#### 引用文

国民年金の保険料は60歳まで支払うのに対して、厚生年金は60歳以降も保険料が発生します。
厚生年金の保険料は健康保険料と比べても高額であり、いつまで引かれるのかはおさえておきたい論点です。
今回は厚生年金の保険料について解説します。
厚生年金の保険料はいつまで引かれるのか
日本の法律上、原則として定年年齢は60歳以上であることとされますが、近年は60歳を過ぎても同じ労働条件で働き続けるケースは多くあります。
そうなると、社会保険料の中でも最も高額である厚生年金の保険料は、いつまで引かれるのかという相談が少なくありません。
定年退職後も嘱託職員等として、70歳を超えても働く前提で話を進めると、70歳到達まで支払う必要があります。
理由として、厚生年金は70歳到達をもって加入資格を喪失となっており、資格喪失をもって保険料の支払いがなくなるからです。
他方、年金の受給資格を満たさない等一定の要件を満たす方の場合は、70歳を過ぎても企業で勤めることで、任意で厚生年金保険への加入が可能となるケースがあります(詳細割愛)。
厚生年金保険料の仕組み
国民年金の保険料は、全額を自身で負担することとなります。
国民年金は、企業に属しているわけではない自営業者等が加入対象となるため、至極当然ではあります。
他方、厚生年金の保険料は請求自体も会社に発生し、労使折半となります。
言い換えると、会社と加入者で50%ずつを納めるという理解です。
厚生年金の適用範囲の拡大
原則として健康保険もセットではありますが、適用対象者の拡大が行われています。
具体的には以下のいずれの要件を満たす場合は、定年退職後であっても社会保険の適用対象者となります。
101人以上の事業所であること(2024年10月1日~51人以上)

#### 課題一覧
1. 厚生年金の保険料に関する引用文に基づき、次の問いに答えてください。
(a) 60歳以降も働き続ける場合、厚生年金の保険料は何歳到達まで支払う必要がありますか。
(b) 国民年金の保険料は、誰がどの程度負担しますか。
(c) 厚生年金の保険料は、会社と加入者がそれぞれどの割合で納めますか。
2. 厚生年金の保険料に関する引用文を、最後の文の後から書き継いでください。

#### データセット
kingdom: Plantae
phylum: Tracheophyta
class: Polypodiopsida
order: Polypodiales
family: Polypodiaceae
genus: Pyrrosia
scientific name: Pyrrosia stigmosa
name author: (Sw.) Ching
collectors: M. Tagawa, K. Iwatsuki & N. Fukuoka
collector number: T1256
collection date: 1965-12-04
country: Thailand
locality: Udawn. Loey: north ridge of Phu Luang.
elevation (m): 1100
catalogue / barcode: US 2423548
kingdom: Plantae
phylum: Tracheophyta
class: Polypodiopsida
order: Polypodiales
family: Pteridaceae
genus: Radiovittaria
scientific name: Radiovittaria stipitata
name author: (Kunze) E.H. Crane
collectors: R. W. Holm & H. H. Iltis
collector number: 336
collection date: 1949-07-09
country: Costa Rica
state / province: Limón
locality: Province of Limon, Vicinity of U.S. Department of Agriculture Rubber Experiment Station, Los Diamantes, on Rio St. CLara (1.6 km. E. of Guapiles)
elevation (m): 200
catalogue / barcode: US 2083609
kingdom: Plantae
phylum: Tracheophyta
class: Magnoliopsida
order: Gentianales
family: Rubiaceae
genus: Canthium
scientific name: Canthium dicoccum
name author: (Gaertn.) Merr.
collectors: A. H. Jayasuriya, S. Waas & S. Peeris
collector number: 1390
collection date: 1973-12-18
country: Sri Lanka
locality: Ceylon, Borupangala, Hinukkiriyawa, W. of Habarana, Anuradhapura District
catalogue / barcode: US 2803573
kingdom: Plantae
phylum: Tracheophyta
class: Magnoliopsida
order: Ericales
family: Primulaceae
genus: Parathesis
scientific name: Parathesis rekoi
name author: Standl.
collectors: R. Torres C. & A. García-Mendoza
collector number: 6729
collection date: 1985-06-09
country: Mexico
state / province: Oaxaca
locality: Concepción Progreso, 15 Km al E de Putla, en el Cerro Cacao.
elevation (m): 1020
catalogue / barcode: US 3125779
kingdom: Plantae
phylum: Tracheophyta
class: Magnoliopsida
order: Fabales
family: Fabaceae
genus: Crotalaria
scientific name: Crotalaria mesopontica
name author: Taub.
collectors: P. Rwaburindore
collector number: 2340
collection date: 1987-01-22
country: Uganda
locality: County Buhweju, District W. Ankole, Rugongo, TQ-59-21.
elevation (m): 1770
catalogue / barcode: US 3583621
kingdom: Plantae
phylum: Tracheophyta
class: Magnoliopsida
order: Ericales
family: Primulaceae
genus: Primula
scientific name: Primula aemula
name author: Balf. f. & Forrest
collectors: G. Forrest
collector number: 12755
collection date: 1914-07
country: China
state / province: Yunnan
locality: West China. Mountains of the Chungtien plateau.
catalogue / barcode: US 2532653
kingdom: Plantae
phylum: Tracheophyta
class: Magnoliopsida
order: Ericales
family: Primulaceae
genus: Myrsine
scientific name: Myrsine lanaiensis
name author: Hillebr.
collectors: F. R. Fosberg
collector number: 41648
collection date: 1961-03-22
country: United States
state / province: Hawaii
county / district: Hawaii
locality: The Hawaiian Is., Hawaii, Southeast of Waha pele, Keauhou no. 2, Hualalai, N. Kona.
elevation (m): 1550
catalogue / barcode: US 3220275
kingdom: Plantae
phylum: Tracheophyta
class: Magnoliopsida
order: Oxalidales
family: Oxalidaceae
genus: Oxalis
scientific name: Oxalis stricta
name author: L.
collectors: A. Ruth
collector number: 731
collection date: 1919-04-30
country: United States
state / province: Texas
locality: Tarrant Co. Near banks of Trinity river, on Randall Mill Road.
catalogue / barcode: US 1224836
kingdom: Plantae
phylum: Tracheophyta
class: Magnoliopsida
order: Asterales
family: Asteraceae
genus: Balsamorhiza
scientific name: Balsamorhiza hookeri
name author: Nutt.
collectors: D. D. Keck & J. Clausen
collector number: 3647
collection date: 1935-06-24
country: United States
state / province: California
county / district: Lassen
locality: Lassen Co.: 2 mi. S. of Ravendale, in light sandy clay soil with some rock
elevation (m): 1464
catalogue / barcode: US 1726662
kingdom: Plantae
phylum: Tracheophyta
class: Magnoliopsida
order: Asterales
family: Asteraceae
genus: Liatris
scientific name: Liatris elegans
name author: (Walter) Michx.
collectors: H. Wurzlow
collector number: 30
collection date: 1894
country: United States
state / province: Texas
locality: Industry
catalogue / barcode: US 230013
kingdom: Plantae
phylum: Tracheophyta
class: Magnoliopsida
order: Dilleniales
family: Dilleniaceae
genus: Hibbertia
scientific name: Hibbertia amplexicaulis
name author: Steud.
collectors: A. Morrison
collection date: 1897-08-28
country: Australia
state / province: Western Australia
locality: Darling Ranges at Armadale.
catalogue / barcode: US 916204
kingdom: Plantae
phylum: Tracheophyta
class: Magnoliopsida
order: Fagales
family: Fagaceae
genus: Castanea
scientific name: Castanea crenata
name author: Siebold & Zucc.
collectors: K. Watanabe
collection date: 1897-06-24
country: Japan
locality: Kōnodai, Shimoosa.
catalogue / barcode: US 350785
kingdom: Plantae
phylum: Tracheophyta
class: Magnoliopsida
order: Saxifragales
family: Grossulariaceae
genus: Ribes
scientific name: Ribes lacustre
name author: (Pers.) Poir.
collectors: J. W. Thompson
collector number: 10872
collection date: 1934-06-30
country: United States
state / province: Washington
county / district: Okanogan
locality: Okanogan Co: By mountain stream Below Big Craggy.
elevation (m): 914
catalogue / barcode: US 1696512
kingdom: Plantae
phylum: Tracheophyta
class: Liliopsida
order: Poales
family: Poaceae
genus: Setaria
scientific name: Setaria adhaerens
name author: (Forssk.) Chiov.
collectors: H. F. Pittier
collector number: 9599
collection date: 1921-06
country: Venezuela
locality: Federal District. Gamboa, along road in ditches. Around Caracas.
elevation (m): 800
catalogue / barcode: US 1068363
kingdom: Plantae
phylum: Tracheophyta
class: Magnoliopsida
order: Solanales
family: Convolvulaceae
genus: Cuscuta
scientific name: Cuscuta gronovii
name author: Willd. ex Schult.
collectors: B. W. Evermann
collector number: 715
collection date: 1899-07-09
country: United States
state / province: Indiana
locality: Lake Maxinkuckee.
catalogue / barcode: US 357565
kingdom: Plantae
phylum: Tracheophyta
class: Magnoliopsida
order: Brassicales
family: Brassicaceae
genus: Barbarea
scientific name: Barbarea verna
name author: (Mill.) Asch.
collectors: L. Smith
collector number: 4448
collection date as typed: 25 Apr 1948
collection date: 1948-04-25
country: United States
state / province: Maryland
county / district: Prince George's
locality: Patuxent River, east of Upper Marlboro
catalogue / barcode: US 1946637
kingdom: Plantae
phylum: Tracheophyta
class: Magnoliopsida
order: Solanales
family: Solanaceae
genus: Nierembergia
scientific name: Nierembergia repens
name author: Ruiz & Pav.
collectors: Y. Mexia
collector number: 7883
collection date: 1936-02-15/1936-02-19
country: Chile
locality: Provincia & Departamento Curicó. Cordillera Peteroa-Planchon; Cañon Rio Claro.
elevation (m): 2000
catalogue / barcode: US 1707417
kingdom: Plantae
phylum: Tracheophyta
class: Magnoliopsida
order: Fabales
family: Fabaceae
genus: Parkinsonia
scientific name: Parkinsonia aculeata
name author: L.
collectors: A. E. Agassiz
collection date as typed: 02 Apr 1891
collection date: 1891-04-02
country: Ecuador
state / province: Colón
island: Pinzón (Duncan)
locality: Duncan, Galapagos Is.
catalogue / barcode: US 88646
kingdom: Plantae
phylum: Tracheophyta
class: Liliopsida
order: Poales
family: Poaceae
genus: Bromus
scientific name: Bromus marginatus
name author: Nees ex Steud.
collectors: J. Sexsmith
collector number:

#### 課題別解答
1.
(a) 70歳到達まで
(b) 加入者自身が全額を負担します。
(c) 50%ずつです(労使折半)。

2.
継続して2か月を超えて雇用見込み
報酬の月額が8万8,000円以上
週の所定労働時間が20時間以上
学生でないこと
すなわち、定年退職後で働く時間が短くなったとしても、上記の5つの要件を満たす場合には、引き続き厚生年金の保険料も引かれるとの理解です。
もちろん、引き続き厚生年金に加入することでメリットもあります。
最もイメージしやすいのは、老後の年金が増額することです。
老後の年金は、
原則として65歳から自身が亡くなる月まで受給でき、
亡くなる月分は理論上自身で受給することは不可能ですので、遺族が未支給年金として受給することとなります。
労働収入がなくなったあとは、不動産収入等の収入源がない場合、年金収入が主たる収入源となることでしょう。
その場合、より長い期間厚生年金に加入することは長い目で見るとメリットとなる点もおさえておくべきです。
他の保険料について
給与明細を開くと、厚生年金保険料の他にも、健康保険料や雇用保険料の項目もあります。
これらの保険料はいつまで引かれるのでしょうか。
まず、健康保険料については75歳以降が後期高齢者医療制度に移行する為、それまで社会保険適用対象となる働き方で継続就労する場合は引かれることとなります。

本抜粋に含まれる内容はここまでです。